Jakarta, Petrominer — Kesadaran masyarkat akan pentingnya efisiensi energi diyakini semakin meningkat. Hal ini terlihat dari jumlah peserta lomba penghargaan efiensi energi yang bertambah dibandingkan peserta tahun lalu.
Dalam ajang Penghargaan Efisiensi Energi Nasional Ke-5 Tahun 2016 (PEEN 2016), Direktorat Jenderal Energi Baru, Terbarukan dan Konservasi Energi (EBTKE), Kementerian Energi dan Sumber Daya Mineral (ESDM) mengklaim bahwa jumlah pesertanya terus bertambah dari tahun ke tahun. Memasuki penyelenggaran tahun kelima, peserta yang ikut serta mencapai 84. Naik 40 % dibandingkan peserta tahun 2015 yang sebanyak 60.
PEEN 2016 merupakan penghargaan atas upaya-upaya penerapan efisiensi dan konservasi energi terbaik yang diberikan kepada institusi pemerintah, pemangku kepentingan di sektor bangunan serta industri. Dalam kesempatan ini, Direktur Jenderal EBTKE mewakili Menteri ESDM memberikan penghargaan kepada para pemenang, sekaligus memberikan sambutan.
“Tahun ini merupakan penyelenggaraan tahun ke-5. PEEN adalah wujud apresiasi kepada para pengguna energi, baik pemerintah maupun swasta yang telah berhasil menerapkan upaya konservasi energi. Penghargaan ini juga mendorong masyarakat untuk melakukan konservasi energi,” ujar Direktur Jenderal EBTKE, Rida Mulyana, usai menyerahkan PEEN dalam acara malam anugerah PEEN 2016, Kamis (4/8).
Tahun ini, jelas Rida, ajang ini diikuti oleh 84 peserta. Mereka terbagi atas beberapa kategori, yaitu 6 peserta kategori Bangunan Gedung Hemat Energi, 39 peserta kategori Manajemen Energi di Bangunan Gedung dan Industri, serta 39 peserta dari kategori Penghematan Energi dan Air di Pemerintah Pusat dan Daerah.

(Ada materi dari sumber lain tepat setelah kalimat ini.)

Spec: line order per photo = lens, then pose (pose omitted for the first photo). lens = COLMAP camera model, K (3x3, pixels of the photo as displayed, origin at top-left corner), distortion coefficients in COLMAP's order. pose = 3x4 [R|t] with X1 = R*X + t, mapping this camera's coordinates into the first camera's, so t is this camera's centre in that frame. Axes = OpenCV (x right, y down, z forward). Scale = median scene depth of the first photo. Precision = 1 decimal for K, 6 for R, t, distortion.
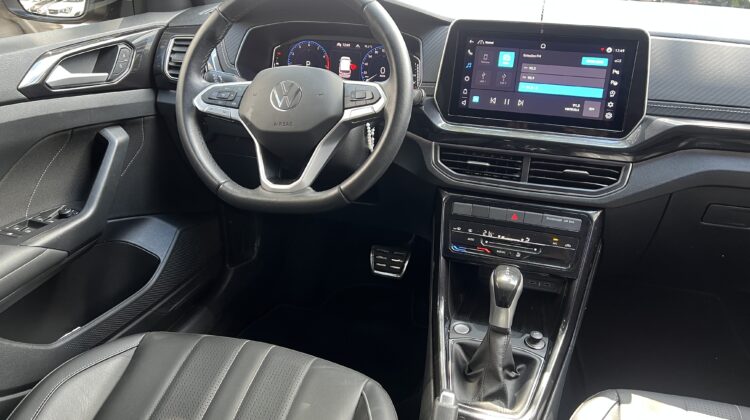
lens RADIAL K [[570.7, 0, 375.0], [0, 570.7, 210.0], [0, 0, 1]] dist [0.065666, -0.081678]
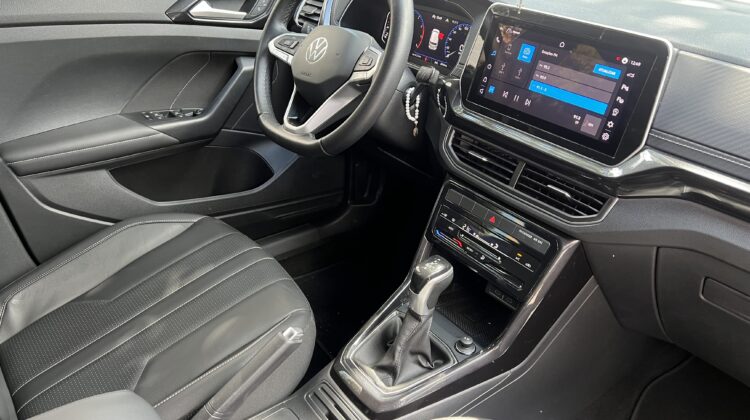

Untuk menentukan pemenang yang berkualitas, berbagai pihak berkompeten didapuk menjadi juri dalam PEEN 2016 ini, yaitu wakil dari Kementerian Pekerjaan Umum dan Perumahan Rakyat, Himpunan Ahli Konservasi Energi (HAKE), Green Building Council Indonesia (GBCI), American Society of Heating, Refrigeration, and Air Conditioning Engineers (ASHRAE), PT. Energi Manajemen Indonesia (PT.EMI), Universitas Indonesia (UI) dan wakil dari Direktorat Jenderal Energi Baru, Terbarukan dan Konservasi Energi (DJEBTKE).
Ajang PEEN 2016 ini sekaligus menjadi persiapan bagi para kandidat untuk berkompetisi dalam ASEAN Energy Award yang pelaksanaannya sudah berlangsung sejak tahun 2000, yaitu sebuah penghargaan tahunan regional ASEAN yang diselenggarakan oleh ASEAN Center for Energy (ACE) dalam rangka mempromosikan pemanfaatan energi baru terbarukan serta penerapan efisiensi dan konservasi energi di regional ASEAN.
Pada Tahun 2015, PEEN diselenggarakan dengan jumlah peserta 60 instansi/perusahaan. Dari jumlah peserta tersebut 20 peserta menjadi pemenang dan 13 diantaranya telah diajukan ke ajang ASEAN Energy Award untuk kategori Energy Efficiency in Buildings dan Energy Management in Buildings and Industries.